» **WORK TO COMPLETE**
Return the listing below unchanged, except that the pictures are dropped.

» **DATA BLOCK**
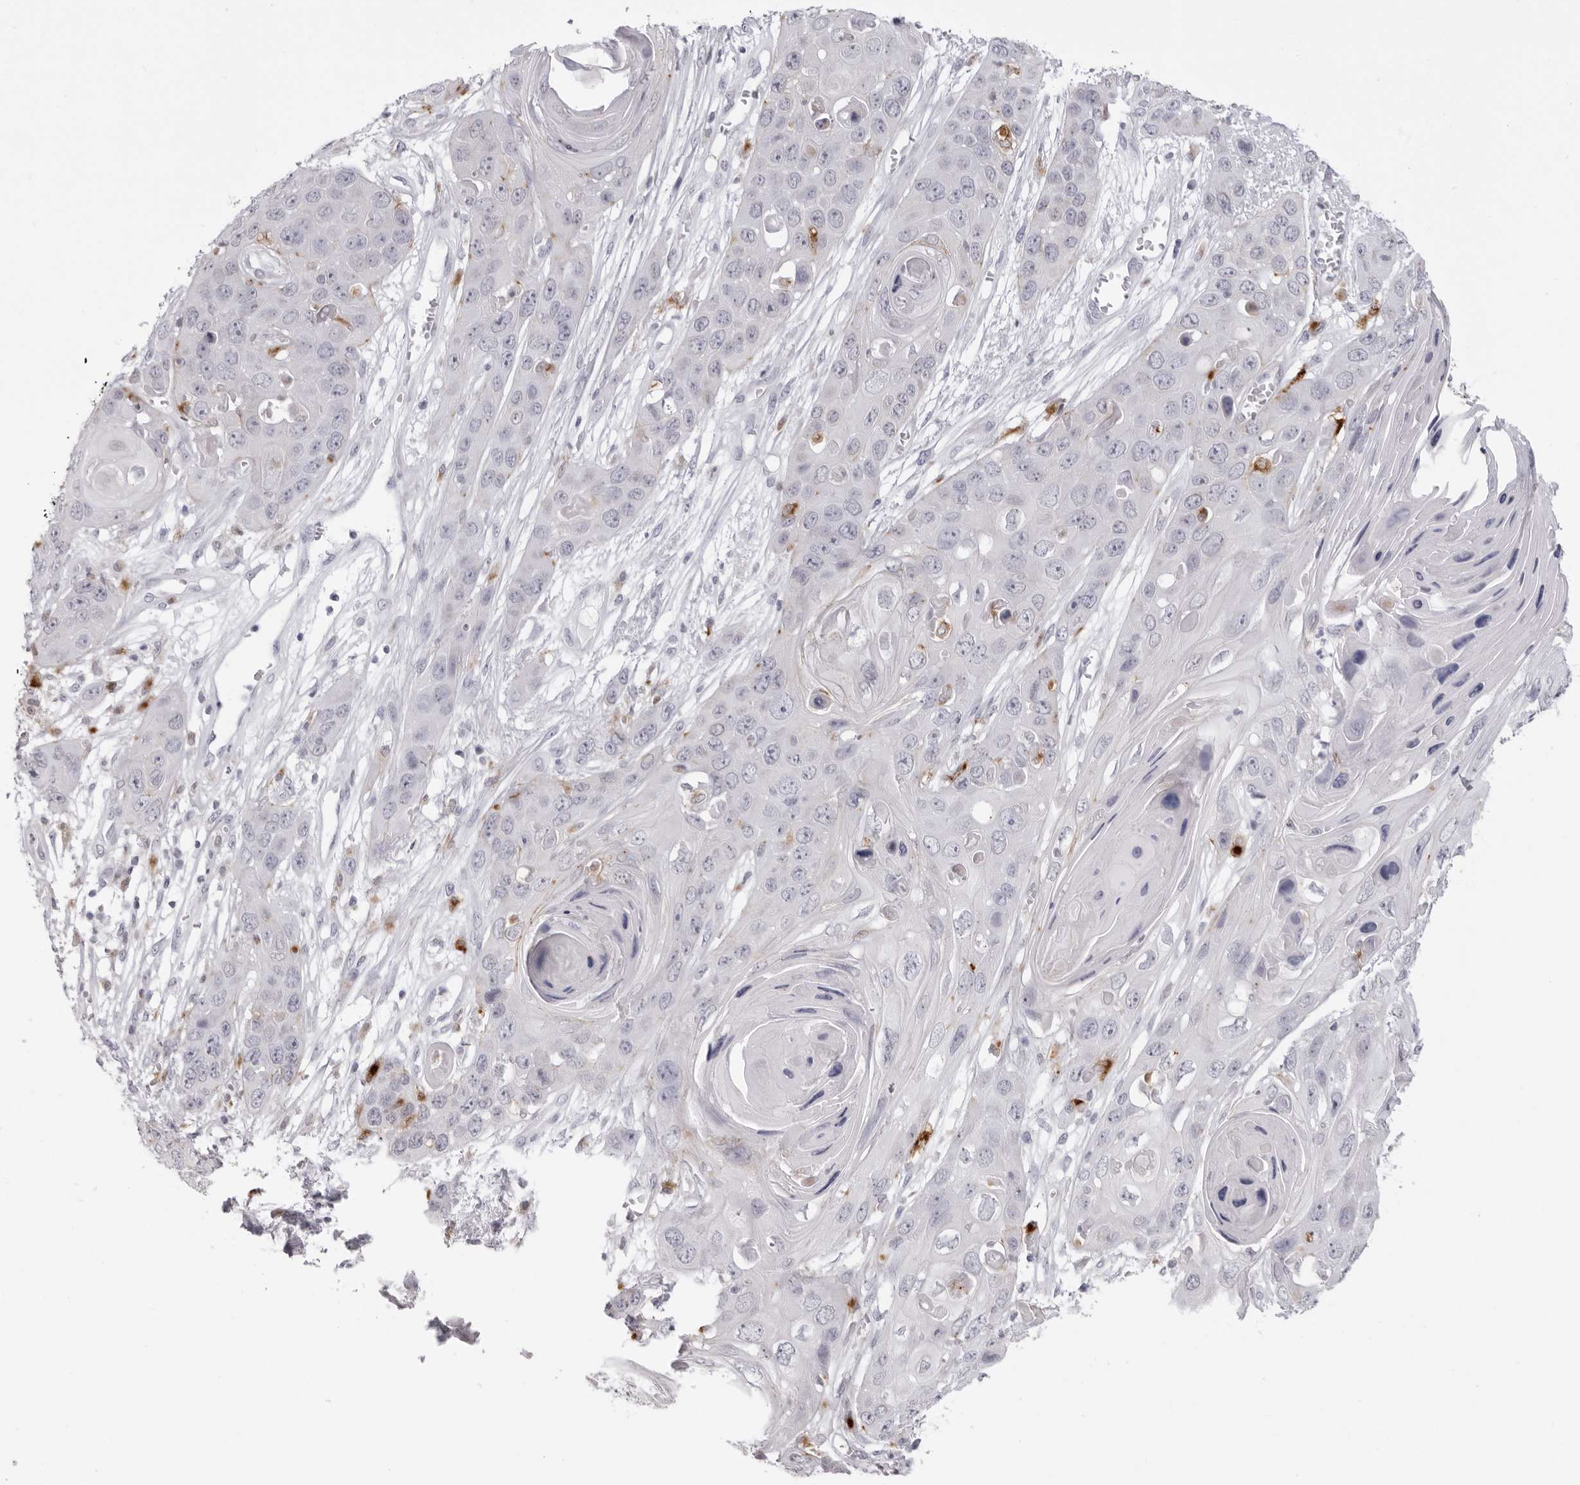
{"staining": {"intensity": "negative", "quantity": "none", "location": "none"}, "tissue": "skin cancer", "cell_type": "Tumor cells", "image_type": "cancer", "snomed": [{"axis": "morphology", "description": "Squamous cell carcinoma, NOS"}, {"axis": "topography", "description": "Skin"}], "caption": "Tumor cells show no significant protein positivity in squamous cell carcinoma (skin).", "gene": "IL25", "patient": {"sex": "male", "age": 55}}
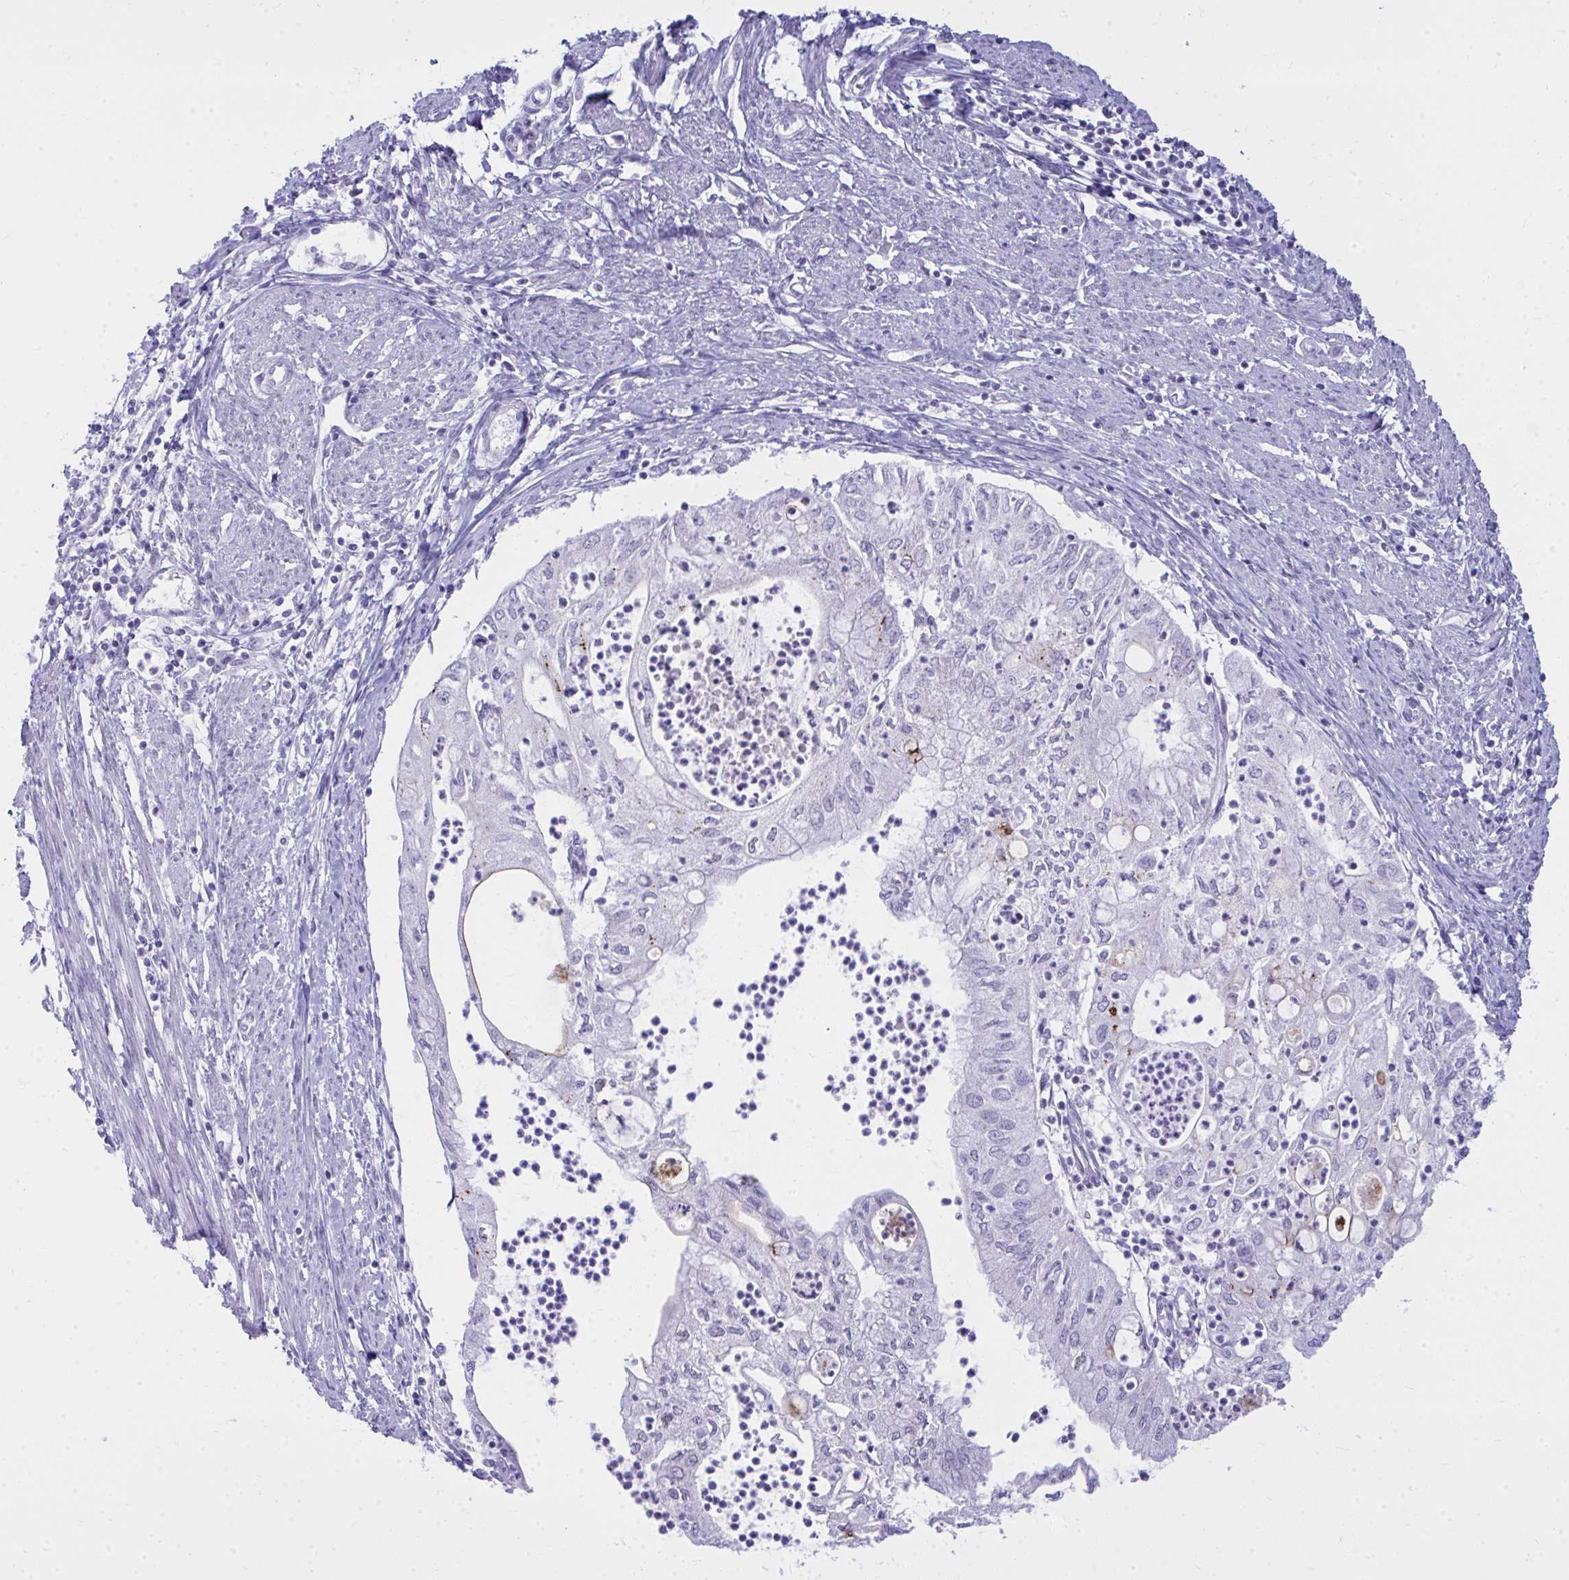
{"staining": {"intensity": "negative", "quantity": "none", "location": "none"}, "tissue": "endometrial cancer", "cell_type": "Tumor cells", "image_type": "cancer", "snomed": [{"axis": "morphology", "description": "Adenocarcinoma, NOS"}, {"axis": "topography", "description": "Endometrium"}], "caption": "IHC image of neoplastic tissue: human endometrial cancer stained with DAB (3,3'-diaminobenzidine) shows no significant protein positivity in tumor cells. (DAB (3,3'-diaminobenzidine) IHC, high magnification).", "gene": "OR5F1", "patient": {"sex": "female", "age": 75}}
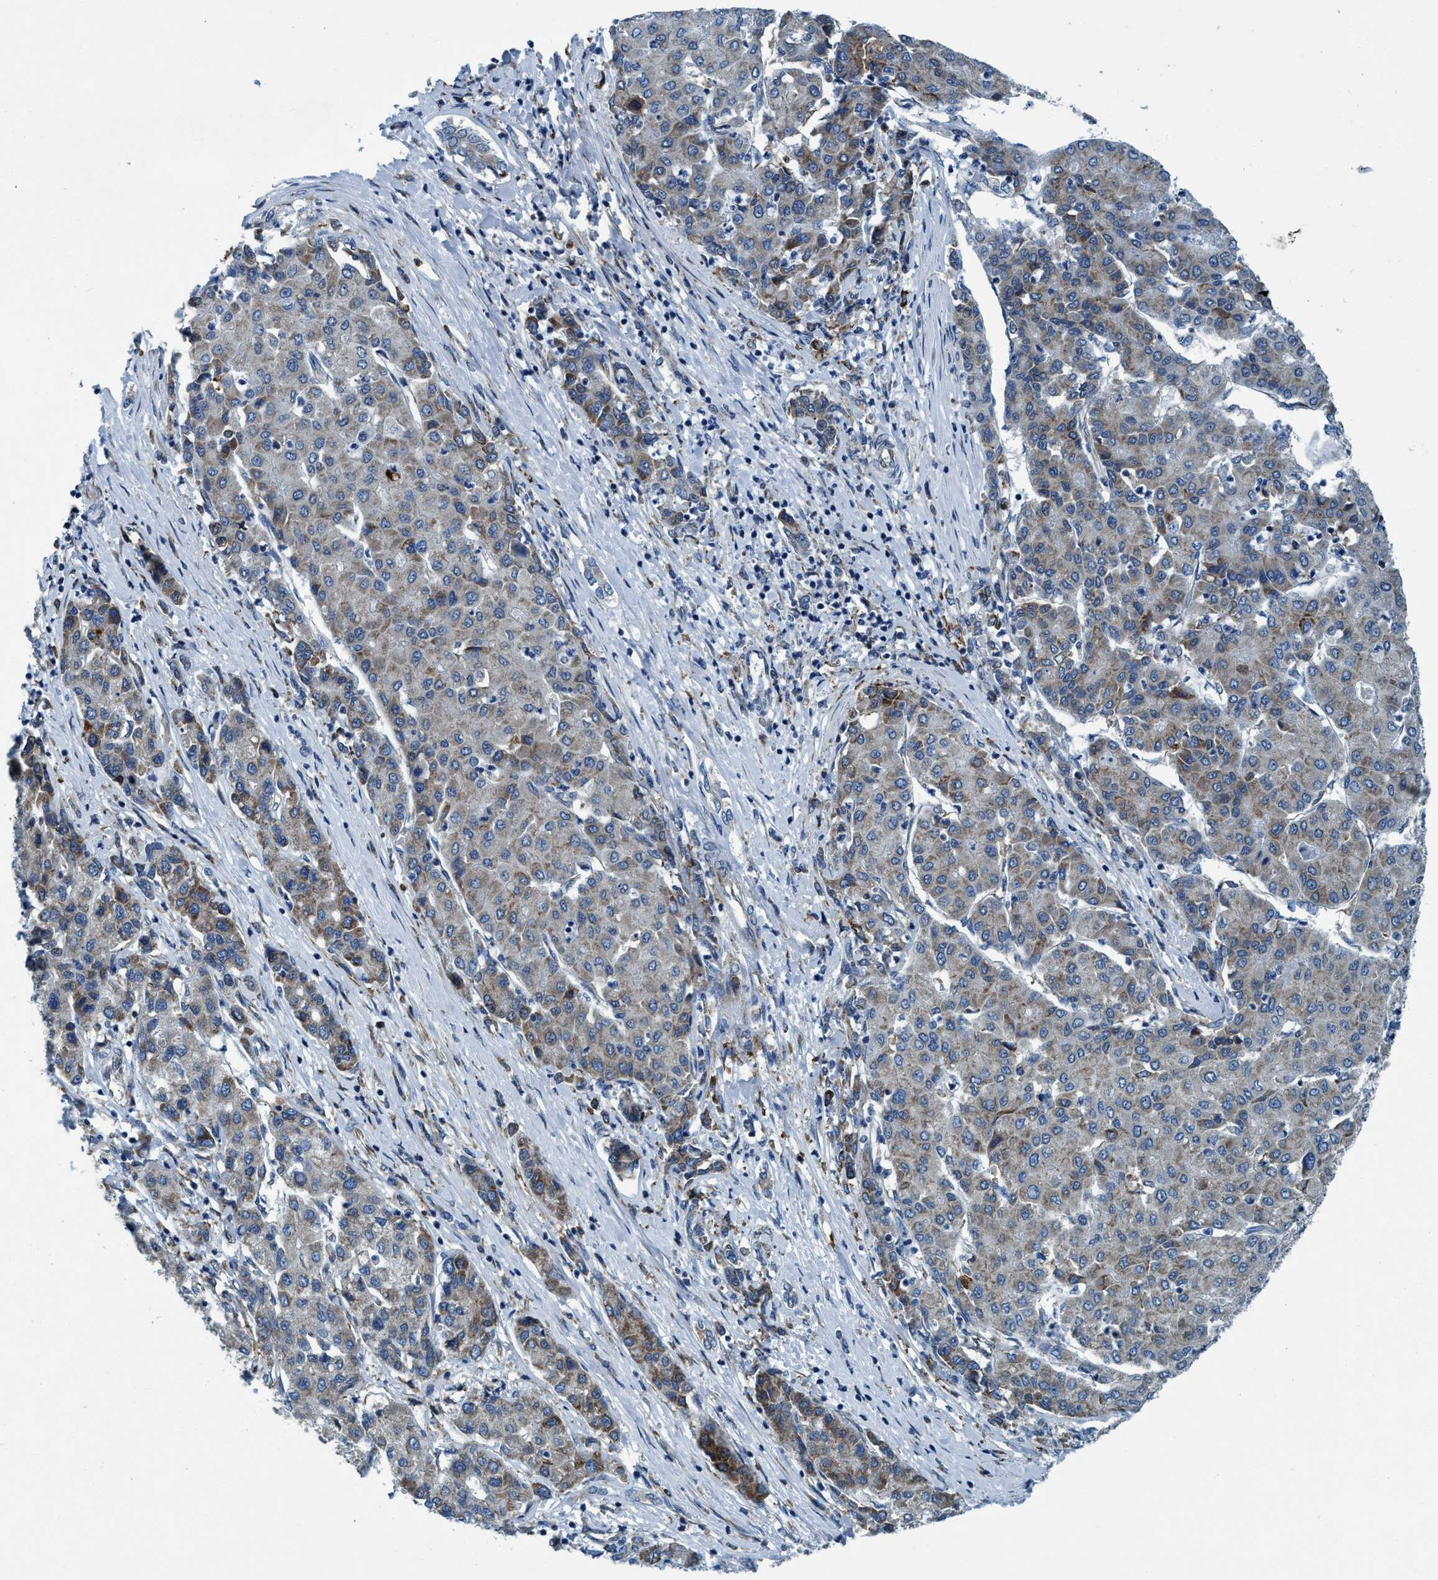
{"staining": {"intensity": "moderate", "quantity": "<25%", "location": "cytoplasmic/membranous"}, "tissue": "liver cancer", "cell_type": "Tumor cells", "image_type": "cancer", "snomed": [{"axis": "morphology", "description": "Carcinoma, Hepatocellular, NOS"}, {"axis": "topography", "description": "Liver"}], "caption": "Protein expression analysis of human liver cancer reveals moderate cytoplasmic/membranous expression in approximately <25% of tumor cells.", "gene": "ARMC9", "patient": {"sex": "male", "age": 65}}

» **REPLY TO THE EXERCISE**
{"staining": {"intensity": "negative", "quantity": "none", "location": "none"}, "tissue": "skin cancer", "cell_type": "Tumor cells", "image_type": "cancer", "snomed": [{"axis": "morphology", "description": "Squamous cell carcinoma, NOS"}, {"axis": "topography", "description": "Skin"}], "caption": "Tumor cells show no significant protein positivity in squamous cell carcinoma (skin).", "gene": "IL25", "patient": {"sex": "male", "age": 55}}
{"staining": {"intensity": "negative", "quantity": "none", "location": "none"}, "tissue": "endometrial cancer", "cell_type": "Tumor cells", "image_type": "cancer", "snomed": [{"axis": "morphology", "description": "Adenocarcinoma, NOS"}, {"axis": "topography", "description": "Endometrium"}], "caption": "IHC image of neoplastic tissue: human endometrial cancer stained with DAB (3,3'-diaminobenzidine) shows no significant protein positivity in tumor cells. (DAB (3,3'-diaminobenzidine) IHC, high magnification).", "gene": "OR5F1", "patient": {"sex": "female", "age": 75}}
{"staining": {"intensity": "moderate", "quantity": "<25%", "location": "cytoplasmic/membranous"}, "tissue": "liver cancer", "cell_type": "Tumor cells", "image_type": "cancer", "snomed": [{"axis": "morphology", "description": "Carcinoma, Hepatocellular, NOS"}, {"axis": "topography", "description": "Liver"}], "caption": "Protein expression analysis of human liver cancer reveals moderate cytoplasmic/membranous expression in approximately <25% of tumor cells.", "gene": "ARMC9", "patient": {"sex": "male", "age": 65}}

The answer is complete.